Please reproduce the lines of the items below without changes, from the line containing "Page size: 1500x1125." up to and including the last line of the items.

*Items from a dataset*
^^^^

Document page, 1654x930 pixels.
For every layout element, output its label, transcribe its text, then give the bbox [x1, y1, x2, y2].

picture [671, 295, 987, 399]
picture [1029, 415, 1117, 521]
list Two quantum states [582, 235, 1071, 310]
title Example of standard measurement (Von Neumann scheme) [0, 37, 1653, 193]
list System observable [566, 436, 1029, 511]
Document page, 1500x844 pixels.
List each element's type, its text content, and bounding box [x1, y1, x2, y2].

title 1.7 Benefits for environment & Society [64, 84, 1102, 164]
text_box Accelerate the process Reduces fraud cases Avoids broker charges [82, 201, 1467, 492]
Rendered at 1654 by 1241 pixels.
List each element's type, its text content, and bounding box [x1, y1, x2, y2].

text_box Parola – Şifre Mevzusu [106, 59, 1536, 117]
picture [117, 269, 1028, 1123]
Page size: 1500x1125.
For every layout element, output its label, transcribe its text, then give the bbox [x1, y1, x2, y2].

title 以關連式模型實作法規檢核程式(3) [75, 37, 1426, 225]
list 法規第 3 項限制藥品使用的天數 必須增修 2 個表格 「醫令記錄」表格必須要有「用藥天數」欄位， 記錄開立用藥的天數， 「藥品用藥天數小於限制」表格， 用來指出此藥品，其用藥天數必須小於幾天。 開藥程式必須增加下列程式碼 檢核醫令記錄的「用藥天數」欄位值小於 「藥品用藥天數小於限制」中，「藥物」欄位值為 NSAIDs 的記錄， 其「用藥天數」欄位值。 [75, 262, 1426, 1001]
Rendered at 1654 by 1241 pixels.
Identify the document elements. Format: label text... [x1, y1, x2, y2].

^^^^

*Solution for this problem*
Page size: 1500x1125.
For every layout element, output its label, transcribe its text, then give the bbox [x1, y1, x2, y2].

title 以關連式模型實作法規檢核程式(3) [75, 37, 1426, 225]
list 法規第 3 項限制藥品使用的天數 必須增修 2 個表格 「醫令記錄」表格必須要有「用藥天數」欄位， 記錄開立用藥的天數， 「藥品用藥天數小於限制」表格， 用來指出此藥品，其用藥天數必須小於幾天。 開藥程式必須增加下列程式碼 檢核醫令記錄的「用藥天數」欄位值小於 「藥品用藥天數小於限制」中，「藥物」欄位值為 NSAIDs 的記錄， 其「用藥天數」欄位值。 [75, 262, 1426, 1001]
Rendered at 1654 by 1241 pixels.
Identify the document elements. Format: label text... [x1, y1, x2, y2].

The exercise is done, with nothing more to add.